Zentrales Problem: Suter versucht, den Plot entlang der Avantgarde-Kochversuche Maravans zu erzählen. Dessen „Love Menu“ besteht aus schlüpfrigen Sugardaddy-Phantasien wie „Glasierte Kichererbsen- Ingwer Muschis“ oder „Gelierte Spargel-Ghee-Phallen“…
Was hat das alles mit Helen Mirren zu tun?
Nun, die spielt die Queen eines Genusstempels, der mit dem indischen Curry-Laden, in dem Hassan gegenüber zaubert, nicht viel gemein hat. Und man kann sich vorstellen, dass es nicht einfach ist, solch eine Lady zu überzeugen. Im Gegensatz zur etwas vermurksten, verkorksten, vielleicht auch realistischeren gEschichte Maravans findet Hassan jedeoch einiges auf dem Weg: nicht nur die Genüsse der großen französischen Küche, sondern auch seinen weg nach oben und -nicht zu letzt – die große Liebe.
Tastemakers Preview
Soweit erfüllt der Film, zu dem Constantin Film Foodies und Mindsetter aus Wien kürzlich zum Tastemakers Screening ins Artis Kino einlud, alle Hollywood-Cliches. Aber das tut er auf eine liebenswürdige und durchdachte, ja intelligente Art und Weise: wie die Kulturen in dem kleinen französischen dörfchen aufeinander prallen, wie gegenseitiges Kennenlernen und auch die nachbarschaftlichen Animositäten verlaufen können, all das kommt mit Witz und ein wenig Selbstironie daher, bei Madame Mallory und der Duft von Curry.
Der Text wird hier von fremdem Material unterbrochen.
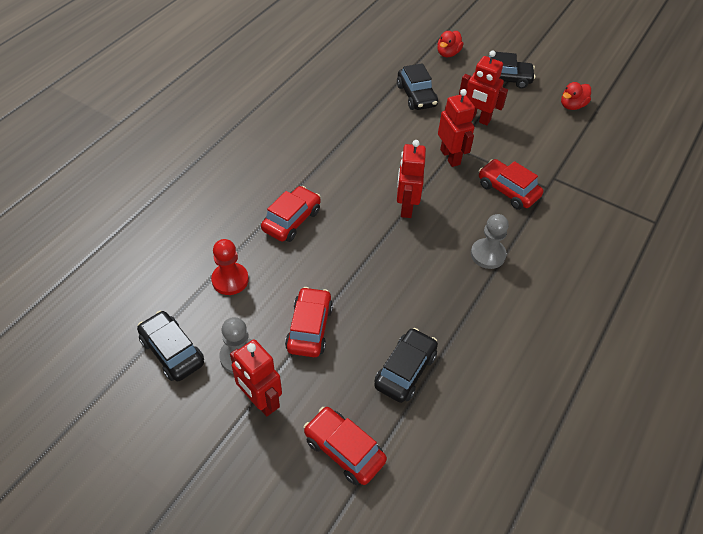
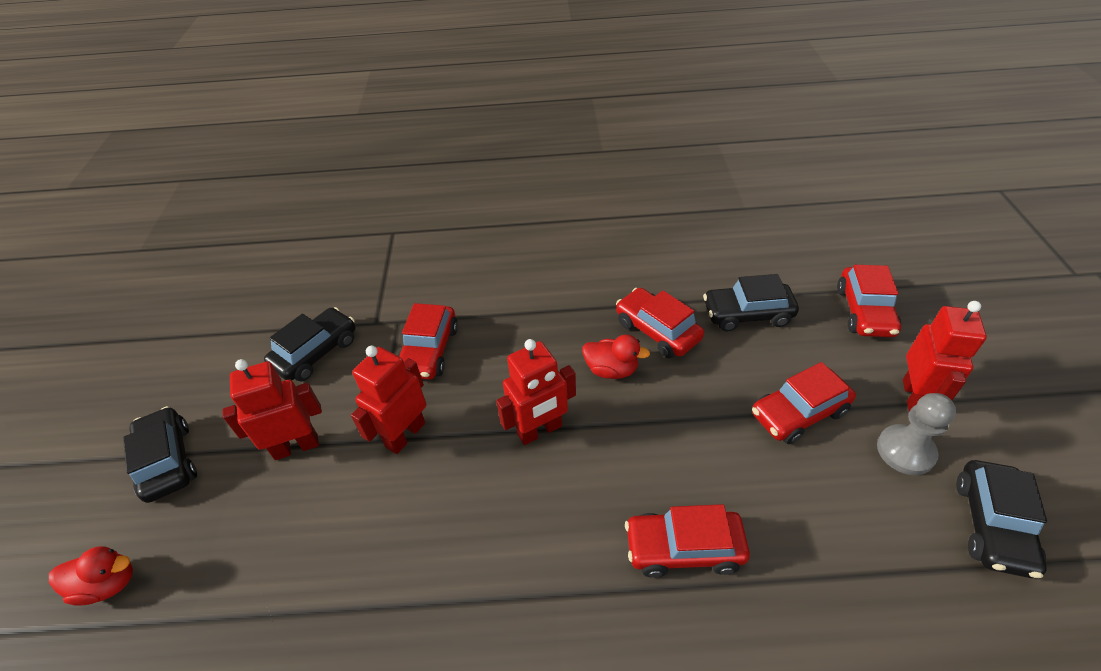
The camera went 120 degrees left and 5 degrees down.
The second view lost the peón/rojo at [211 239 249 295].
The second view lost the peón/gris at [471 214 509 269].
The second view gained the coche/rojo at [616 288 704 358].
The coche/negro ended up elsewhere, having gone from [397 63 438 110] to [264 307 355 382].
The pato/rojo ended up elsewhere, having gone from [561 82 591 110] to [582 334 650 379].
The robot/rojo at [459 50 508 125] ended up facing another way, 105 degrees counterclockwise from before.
Umso schöner, dass wir uns zuvor an Köfte, Samosas und Tandoori-Spießchen gütlich tun konnten. Mir haben diese Kleinigkeiten, die mit Tomatenchutney mit Schwarzkümmel und Paprika-Marmelade serviert wurden, wunderbar geschmeckt. Zum Nachtisch gab es etwas sehr knusprige (harte!) Waffelröllchen mit Haselnusscreme, Zitronentartelettes und Panna-Cotta im Glas. Auch wenn einige der Tastemakers die auch im Glas servierte Mangocreme von einer Zitronencreme nicht unterscheiden konnten…
Ich habe die Einladung und den Film sehr genossen. Man muss ja nicht mit allen den Geschmack(sinn) teilen. Merci beaucoup!